## RECORD EXCERPTS
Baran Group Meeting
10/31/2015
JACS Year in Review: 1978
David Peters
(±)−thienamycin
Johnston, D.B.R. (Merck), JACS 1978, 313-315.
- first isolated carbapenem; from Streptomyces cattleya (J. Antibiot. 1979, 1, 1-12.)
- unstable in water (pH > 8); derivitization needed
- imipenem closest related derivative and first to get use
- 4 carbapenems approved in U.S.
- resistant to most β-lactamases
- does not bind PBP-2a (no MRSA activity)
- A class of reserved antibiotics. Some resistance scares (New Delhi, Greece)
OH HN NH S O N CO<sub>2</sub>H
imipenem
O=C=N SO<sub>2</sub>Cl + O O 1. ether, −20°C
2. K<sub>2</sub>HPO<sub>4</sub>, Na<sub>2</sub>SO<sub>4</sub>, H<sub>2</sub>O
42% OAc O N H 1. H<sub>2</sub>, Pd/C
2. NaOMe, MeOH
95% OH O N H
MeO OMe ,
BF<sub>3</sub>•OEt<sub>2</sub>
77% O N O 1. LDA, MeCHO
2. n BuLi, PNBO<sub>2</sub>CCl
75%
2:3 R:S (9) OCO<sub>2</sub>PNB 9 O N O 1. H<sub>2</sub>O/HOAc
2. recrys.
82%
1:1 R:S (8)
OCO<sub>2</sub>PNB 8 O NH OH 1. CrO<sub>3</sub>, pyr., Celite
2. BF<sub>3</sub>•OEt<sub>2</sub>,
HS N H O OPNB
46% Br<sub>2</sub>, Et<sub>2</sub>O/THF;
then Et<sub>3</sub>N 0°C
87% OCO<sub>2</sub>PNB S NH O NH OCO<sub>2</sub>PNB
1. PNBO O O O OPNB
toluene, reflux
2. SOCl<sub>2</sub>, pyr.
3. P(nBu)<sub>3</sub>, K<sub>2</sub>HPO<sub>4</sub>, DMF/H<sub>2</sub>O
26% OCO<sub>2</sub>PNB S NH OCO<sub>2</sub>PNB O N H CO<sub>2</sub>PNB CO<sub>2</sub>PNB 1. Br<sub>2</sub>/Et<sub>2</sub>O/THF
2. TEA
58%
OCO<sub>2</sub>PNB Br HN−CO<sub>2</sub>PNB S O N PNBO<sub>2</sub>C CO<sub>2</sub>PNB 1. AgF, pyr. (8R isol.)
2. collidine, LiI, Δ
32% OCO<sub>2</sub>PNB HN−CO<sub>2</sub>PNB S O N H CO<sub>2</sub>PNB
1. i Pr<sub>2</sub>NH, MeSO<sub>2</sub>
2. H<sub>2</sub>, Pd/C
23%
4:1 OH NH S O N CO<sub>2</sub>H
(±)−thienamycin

## WORK TASK
The answer is each line from the entries above in which the word "first" occurs.

## OUTPUT FOR THIS TASK
- first isolated carbapenem; from Streptomyces cattleya (J. Antibiot. 1979, 1, 1-12.)
- imipenem closest related derivative and first to get use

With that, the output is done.